■ TO DO
Nothing but the lines below between the line holding "left ear: (373, 174)" and the line holding "right eye: (158, 90)", inclusive, should appear in the answer, each set down exactly.

- - -

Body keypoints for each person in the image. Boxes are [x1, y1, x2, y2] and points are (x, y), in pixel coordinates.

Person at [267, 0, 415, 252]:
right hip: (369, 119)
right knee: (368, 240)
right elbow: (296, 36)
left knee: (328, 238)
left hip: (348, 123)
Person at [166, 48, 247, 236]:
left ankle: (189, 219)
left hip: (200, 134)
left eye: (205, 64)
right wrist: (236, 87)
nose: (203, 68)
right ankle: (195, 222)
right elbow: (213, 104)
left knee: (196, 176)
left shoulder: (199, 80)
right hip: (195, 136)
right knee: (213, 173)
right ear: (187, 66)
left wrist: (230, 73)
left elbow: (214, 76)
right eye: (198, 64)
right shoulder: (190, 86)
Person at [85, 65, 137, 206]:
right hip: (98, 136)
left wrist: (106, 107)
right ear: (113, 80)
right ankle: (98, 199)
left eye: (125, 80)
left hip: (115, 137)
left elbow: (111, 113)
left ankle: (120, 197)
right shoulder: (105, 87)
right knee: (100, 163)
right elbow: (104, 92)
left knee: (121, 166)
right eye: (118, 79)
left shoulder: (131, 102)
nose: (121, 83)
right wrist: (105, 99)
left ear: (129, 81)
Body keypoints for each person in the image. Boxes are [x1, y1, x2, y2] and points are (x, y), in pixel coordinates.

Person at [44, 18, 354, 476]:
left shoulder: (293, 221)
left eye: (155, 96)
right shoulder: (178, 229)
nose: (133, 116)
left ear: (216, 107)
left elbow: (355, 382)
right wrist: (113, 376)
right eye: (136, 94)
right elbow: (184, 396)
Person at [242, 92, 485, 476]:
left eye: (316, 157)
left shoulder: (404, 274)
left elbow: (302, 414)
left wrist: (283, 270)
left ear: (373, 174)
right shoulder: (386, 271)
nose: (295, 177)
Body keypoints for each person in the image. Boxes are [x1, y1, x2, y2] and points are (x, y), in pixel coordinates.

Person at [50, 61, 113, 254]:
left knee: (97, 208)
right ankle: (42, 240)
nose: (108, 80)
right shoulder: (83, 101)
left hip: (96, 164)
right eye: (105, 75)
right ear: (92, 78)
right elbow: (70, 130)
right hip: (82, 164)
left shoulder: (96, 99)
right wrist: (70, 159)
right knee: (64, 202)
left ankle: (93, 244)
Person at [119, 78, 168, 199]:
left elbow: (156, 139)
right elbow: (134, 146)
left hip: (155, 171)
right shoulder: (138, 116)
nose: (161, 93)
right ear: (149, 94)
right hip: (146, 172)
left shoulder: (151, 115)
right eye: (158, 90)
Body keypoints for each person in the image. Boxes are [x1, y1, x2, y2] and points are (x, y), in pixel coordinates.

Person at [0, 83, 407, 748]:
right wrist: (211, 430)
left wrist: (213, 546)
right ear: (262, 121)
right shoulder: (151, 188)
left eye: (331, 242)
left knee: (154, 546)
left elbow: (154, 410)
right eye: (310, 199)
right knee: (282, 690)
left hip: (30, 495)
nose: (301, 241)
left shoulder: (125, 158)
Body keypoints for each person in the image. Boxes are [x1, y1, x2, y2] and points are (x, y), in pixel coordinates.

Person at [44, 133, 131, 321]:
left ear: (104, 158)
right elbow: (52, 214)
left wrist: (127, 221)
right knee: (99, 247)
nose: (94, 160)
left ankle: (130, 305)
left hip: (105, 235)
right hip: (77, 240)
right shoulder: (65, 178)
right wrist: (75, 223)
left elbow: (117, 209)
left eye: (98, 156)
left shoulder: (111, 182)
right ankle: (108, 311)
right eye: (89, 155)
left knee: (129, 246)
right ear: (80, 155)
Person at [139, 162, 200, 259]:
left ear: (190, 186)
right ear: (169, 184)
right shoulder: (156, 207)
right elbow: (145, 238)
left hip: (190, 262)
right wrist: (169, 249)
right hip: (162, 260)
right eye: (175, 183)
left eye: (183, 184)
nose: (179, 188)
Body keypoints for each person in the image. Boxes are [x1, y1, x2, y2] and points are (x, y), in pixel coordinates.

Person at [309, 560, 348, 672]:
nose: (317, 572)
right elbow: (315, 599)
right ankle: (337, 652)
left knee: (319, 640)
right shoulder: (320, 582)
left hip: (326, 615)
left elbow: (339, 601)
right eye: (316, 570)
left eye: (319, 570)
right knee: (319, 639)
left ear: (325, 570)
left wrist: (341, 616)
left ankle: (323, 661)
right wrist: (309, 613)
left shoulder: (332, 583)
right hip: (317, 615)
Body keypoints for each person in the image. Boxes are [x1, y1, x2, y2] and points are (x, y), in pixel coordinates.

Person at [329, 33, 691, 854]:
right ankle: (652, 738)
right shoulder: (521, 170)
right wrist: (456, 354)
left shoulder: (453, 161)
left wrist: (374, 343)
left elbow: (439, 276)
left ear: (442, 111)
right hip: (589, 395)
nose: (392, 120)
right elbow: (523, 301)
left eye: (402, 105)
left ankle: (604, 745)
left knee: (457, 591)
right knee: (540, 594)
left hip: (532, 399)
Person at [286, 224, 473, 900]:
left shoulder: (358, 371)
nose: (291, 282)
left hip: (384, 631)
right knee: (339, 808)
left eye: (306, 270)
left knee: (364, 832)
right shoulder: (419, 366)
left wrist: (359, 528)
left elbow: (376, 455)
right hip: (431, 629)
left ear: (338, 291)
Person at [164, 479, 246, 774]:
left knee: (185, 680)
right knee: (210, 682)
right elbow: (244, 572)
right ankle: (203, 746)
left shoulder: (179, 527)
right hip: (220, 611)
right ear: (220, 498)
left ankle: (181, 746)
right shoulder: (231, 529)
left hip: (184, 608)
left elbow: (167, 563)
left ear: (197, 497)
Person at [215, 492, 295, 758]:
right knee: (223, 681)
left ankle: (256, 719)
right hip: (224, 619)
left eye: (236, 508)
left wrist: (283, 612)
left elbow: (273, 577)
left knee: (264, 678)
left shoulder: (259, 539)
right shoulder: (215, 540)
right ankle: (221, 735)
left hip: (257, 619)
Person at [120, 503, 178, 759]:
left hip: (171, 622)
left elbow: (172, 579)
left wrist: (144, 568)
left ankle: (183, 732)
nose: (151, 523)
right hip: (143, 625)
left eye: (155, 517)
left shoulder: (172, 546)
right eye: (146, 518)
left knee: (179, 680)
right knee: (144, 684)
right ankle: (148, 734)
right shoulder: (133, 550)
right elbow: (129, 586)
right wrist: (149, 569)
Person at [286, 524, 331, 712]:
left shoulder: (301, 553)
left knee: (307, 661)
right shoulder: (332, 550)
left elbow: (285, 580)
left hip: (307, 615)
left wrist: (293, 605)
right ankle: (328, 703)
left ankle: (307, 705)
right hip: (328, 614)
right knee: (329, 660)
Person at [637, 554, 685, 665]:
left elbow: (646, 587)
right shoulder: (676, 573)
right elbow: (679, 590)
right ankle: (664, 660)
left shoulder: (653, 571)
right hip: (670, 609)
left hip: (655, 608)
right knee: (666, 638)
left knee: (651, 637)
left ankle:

- - -

■ EXERCISE OUTPUT
left ear: (373, 174)
right shoulder: (386, 271)
nose: (295, 177)
Body keypoints for each person in the image. Boxes are [x1, y1, x2, y2] and points are (x, y), in pixel coordinates.

Person at [50, 61, 113, 254]:
left knee: (97, 208)
right ankle: (42, 240)
nose: (108, 80)
right shoulder: (83, 101)
left hip: (96, 164)
right eye: (105, 75)
right ear: (92, 78)
right elbow: (70, 130)
right hip: (82, 164)
left shoulder: (96, 99)
right wrist: (70, 159)
right knee: (64, 202)
left ankle: (93, 244)
Person at [119, 78, 168, 199]:
left elbow: (156, 139)
right elbow: (134, 146)
left hip: (155, 171)
right shoulder: (138, 116)
nose: (161, 93)
right ear: (149, 94)
right hip: (146, 172)
left shoulder: (151, 115)
right eye: (158, 90)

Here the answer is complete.